====== Data extracts ======

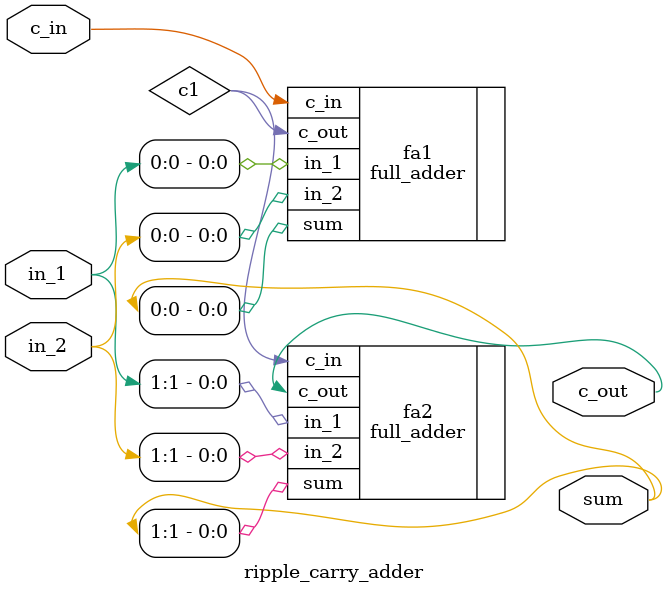
<source format=v>

module ripple_carry_adder(in_1, in_2, c_in, sum, c_out);

	input [1:0] in_1, in_2;
	input c_in;
	output [1:0] sum;
	output c_out;
	
	wire c1;
	
	full_adder fa1(
		
		.in_1(in_1[0]),
		.in_2(in_2[0]),
		.c_in(c_in),
		.sum(sum[0]),
		.c_out(c1)
	
	);
	
	full_adder fa2(
	
		.in_1(in_1[1]),
		.in_2(in_2[1]),
		.c_in(c1),
		.sum(sum[1]),
		.c_out(c_out)
	);

endmodule
</source>
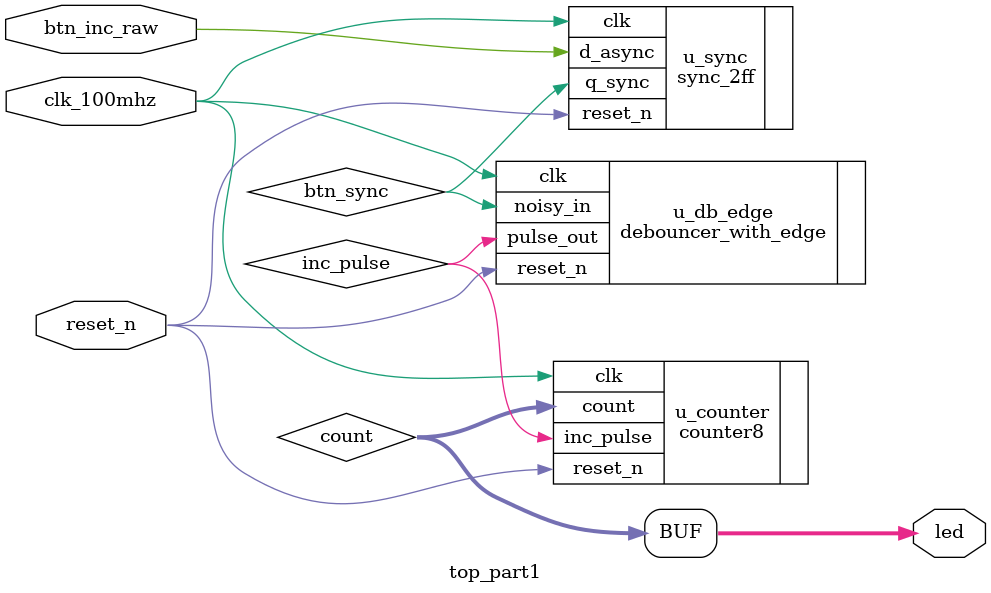
<source format=v>
module top_part1 (
    input  wire       clk_100mhz,
    input  wire       reset_n,     // active-low
    input  wire       btn_inc_raw, // physical button
    output wire [7:0] led          // LEDs on the board
);
    // Sync button to the clock as a metastability filter
    wire btn_sync;
    sync_2ff u_sync (
        .clk     (clk_100mhz),
        .reset_n (reset_n),
        .d_async (btn_inc_raw),
        .q_sync  (btn_sync)
    );

    // Debounce and edge-detect to get a one-cycle increment pulse
    wire inc_pulse;
    debouncer_with_edge #(.COUNT_MAX(2_000_000)) u_db_edge (
        .clk       (clk_100mhz),
        .reset_n   (reset_n),
        .noisy_in  (btn_sync),
        .pulse_out (inc_pulse)
    );

    // Counter
    wire [7:0] count;
    counter8 u_counter (
        .clk       (clk_100mhz),
        .reset_n   (reset_n),
        .inc_pulse (inc_pulse),
        .count     (count)
    );
    assign led = count; // LSB -> led[0], MSB -> led[7]
endmodule

</source>
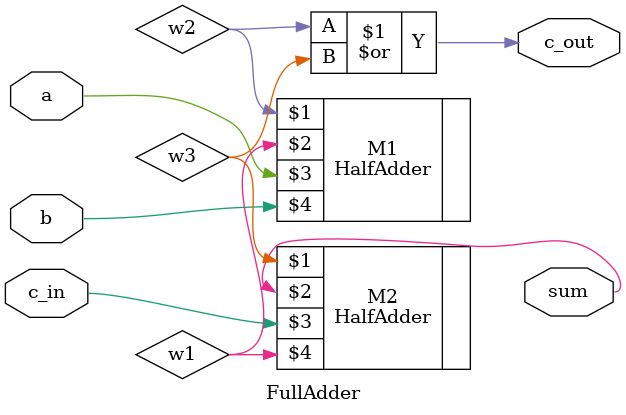
<source format=v>
module FullAdder(output c_out, sum, input a, b, c_in);
wire 		w1, w2, w3;
HalfAdder 	M1(w2, w1, a, b);
HalfAdder 	M2(w3,sum, c_in, w1);
or 		M3(c_out, w2, w3);
endmodule

</source>
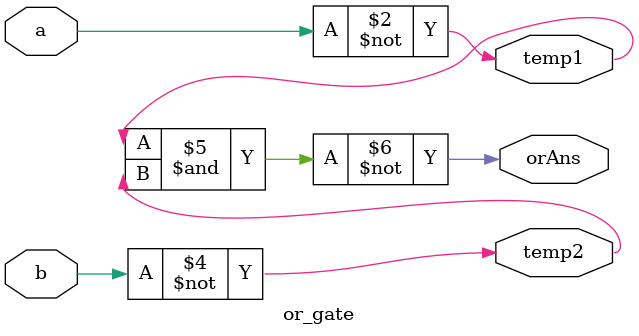
<source format=v>
module or_gate(a,b,orAns, temp1, temp2);   
input a,b;               
output orAns, temp1, temp2;                

nand(temp1, a, a);
nand(temp2, b,b);
nand(orAns,temp1,temp2);
endmodule                
</source>
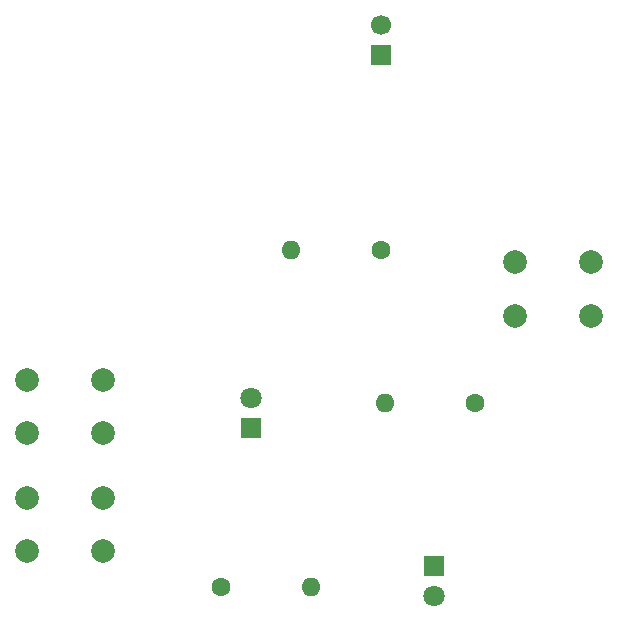
<source format=gts>
G04 #@! TF.GenerationSoftware,KiCad,Pcbnew,9.0.1*
G04 #@! TF.CreationDate,2025-04-26T15:50:14-04:00*
G04 #@! TF.ProjectId,FISH,46495348-2e6b-4696-9361-645f70636258,rev?*
G04 #@! TF.SameCoordinates,Original*
G04 #@! TF.FileFunction,Soldermask,Top*
G04 #@! TF.FilePolarity,Negative*
%FSLAX46Y46*%
G04 Gerber Fmt 4.6, Leading zero omitted, Abs format (unit mm)*
G04 Created by KiCad (PCBNEW 9.0.1) date 2025-04-26 15:50:14*
%MOMM*%
%LPD*%
G01*
G04 APERTURE LIST*
%ADD10C,1.600000*%
%ADD11O,1.600000X1.600000*%
%ADD12C,1.800000*%
%ADD13R,1.800000X1.800000*%
%ADD14C,2.000000*%
%ADD15R,1.700000X1.700000*%
%ADD16C,1.700000*%
G04 APERTURE END LIST*
D10*
G04 #@! TO.C,R1*
X146000000Y-135500000D03*
D11*
X153620000Y-135500000D03*
G04 #@! TD*
G04 #@! TO.C,R2*
X159880000Y-120000000D03*
D10*
X167500000Y-120000000D03*
G04 #@! TD*
D11*
G04 #@! TO.C,R3*
X151880000Y-107000000D03*
D10*
X159500000Y-107000000D03*
G04 #@! TD*
D12*
G04 #@! TO.C,D2*
X148500000Y-119500000D03*
D13*
X148500000Y-122040000D03*
G04 #@! TD*
D14*
G04 #@! TO.C,SW3*
X170832527Y-108057867D03*
X177332527Y-108057867D03*
X170832527Y-112557867D03*
X177332527Y-112557867D03*
G04 #@! TD*
G04 #@! TO.C,SW2*
X129500000Y-118000000D03*
X136000000Y-118000000D03*
X129500000Y-122500000D03*
X136000000Y-122500000D03*
G04 #@! TD*
G04 #@! TO.C,SW1*
X129500000Y-128000000D03*
X136000000Y-128000000D03*
X129500000Y-132500000D03*
X136000000Y-132500000D03*
G04 #@! TD*
D15*
G04 #@! TO.C,M1*
X159500000Y-90500000D03*
D16*
X159500000Y-87960000D03*
G04 #@! TD*
D13*
G04 #@! TO.C,D1*
X164000000Y-133725000D03*
D12*
X164000000Y-136265000D03*
G04 #@! TD*
M02*

</source>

======

§ Work to be completed: The whole listing above is to be printed exactly; the pictures stay out.

§ Answer space:
<source format=v>

module ripple_carry_adder(in_1, in_2, c_in, sum, c_out);

	input [1:0] in_1, in_2;
	input c_in;
	output [1:0] sum;
	output c_out;
	
	wire c1;
	
	full_adder fa1(
		
		.in_1(in_1[0]),
		.in_2(in_2[0]),
		.c_in(c_in),
		.sum(sum[0]),
		.c_out(c1)
	
	);
	
	full_adder fa2(
	
		.in_1(in_1[1]),
		.in_2(in_2[1]),
		.c_in(c1),
		.sum(sum[1]),
		.c_out(c_out)
	);

endmodule
</source>
<source format=v>
module top_part1 (
    input  wire       clk_100mhz,
    input  wire       reset_n,     // active-low
    input  wire       btn_inc_raw, // physical button
    output wire [7:0] led          // LEDs on the board
);
    // Sync button to the clock as a metastability filter
    wire btn_sync;
    sync_2ff u_sync (
        .clk     (clk_100mhz),
        .reset_n (reset_n),
        .d_async (btn_inc_raw),
        .q_sync  (btn_sync)
    );

    // Debounce and edge-detect to get a one-cycle increment pulse
    wire inc_pulse;
    debouncer_with_edge #(.COUNT_MAX(2_000_000)) u_db_edge (
        .clk       (clk_100mhz),
        .reset_n   (reset_n),
        .noisy_in  (btn_sync),
        .pulse_out (inc_pulse)
    );

    // Counter
    wire [7:0] count;
    counter8 u_counter (
        .clk       (clk_100mhz),
        .reset_n   (reset_n),
        .inc_pulse (inc_pulse),
        .count     (count)
    );
    assign led = count; // LSB -> led[0], MSB -> led[7]
endmodule

</source>
<source format=v>
module FullAdder(output c_out, sum, input a, b, c_in);
wire 		w1, w2, w3;
HalfAdder 	M1(w2, w1, a, b);
HalfAdder 	M2(w3,sum, c_in, w1);
or 		M3(c_out, w2, w3);
endmodule

</source>
<source format=v>
module or_gate(a,b,orAns, temp1, temp2);   
input a,b;               
output orAns, temp1, temp2;                

nand(temp1, a, a);
nand(temp2, b,b);
nand(orAns,temp1,temp2);
endmodule                
</source>
<source format=gts>
G04 #@! TF.GenerationSoftware,KiCad,Pcbnew,9.0.1*
G04 #@! TF.CreationDate,2025-04-26T15:50:14-04:00*
G04 #@! TF.ProjectId,FISH,46495348-2e6b-4696-9361-645f70636258,rev?*
G04 #@! TF.SameCoordinates,Original*
G04 #@! TF.FileFunction,Soldermask,Top*
G04 #@! TF.FilePolarity,Negative*
%FSLAX46Y46*%
G04 Gerber Fmt 4.6, Leading zero omitted, Abs format (unit mm)*
G04 Created by KiCad (PCBNEW 9.0.1) date 2025-04-26 15:50:14*
%MOMM*%
%LPD*%
G01*
G04 APERTURE LIST*
%ADD10C,1.600000*%
%ADD11O,1.600000X1.600000*%
%ADD12C,1.800000*%
%ADD13R,1.800000X1.800000*%
%ADD14C,2.000000*%
%ADD15R,1.700000X1.700000*%
%ADD16C,1.700000*%
G04 APERTURE END LIST*
D10*
G04 #@! TO.C,R1*
X146000000Y-135500000D03*
D11*
X153620000Y-135500000D03*
G04 #@! TD*
G04 #@! TO.C,R2*
X159880000Y-120000000D03*
D10*
X167500000Y-120000000D03*
G04 #@! TD*
D11*
G04 #@! TO.C,R3*
X151880000Y-107000000D03*
D10*
X159500000Y-107000000D03*
G04 #@! TD*
D12*
G04 #@! TO.C,D2*
X148500000Y-119500000D03*
D13*
X148500000Y-122040000D03*
G04 #@! TD*
D14*
G04 #@! TO.C,SW3*
X170832527Y-108057867D03*
X177332527Y-108057867D03*
X170832527Y-112557867D03*
X177332527Y-112557867D03*
G04 #@! TD*
G04 #@! TO.C,SW2*
X129500000Y-118000000D03*
X136000000Y-118000000D03*
X129500000Y-122500000D03*
X136000000Y-122500000D03*
G04 #@! TD*
G04 #@! TO.C,SW1*
X129500000Y-128000000D03*
X136000000Y-128000000D03*
X129500000Y-132500000D03*
X136000000Y-132500000D03*
G04 #@! TD*
D15*
G04 #@! TO.C,M1*
X159500000Y-90500000D03*
D16*
X159500000Y-87960000D03*
G04 #@! TD*
D13*
G04 #@! TO.C,D1*
X164000000Y-133725000D03*
D12*
X164000000Y-136265000D03*
G04 #@! TD*
M02*

</source>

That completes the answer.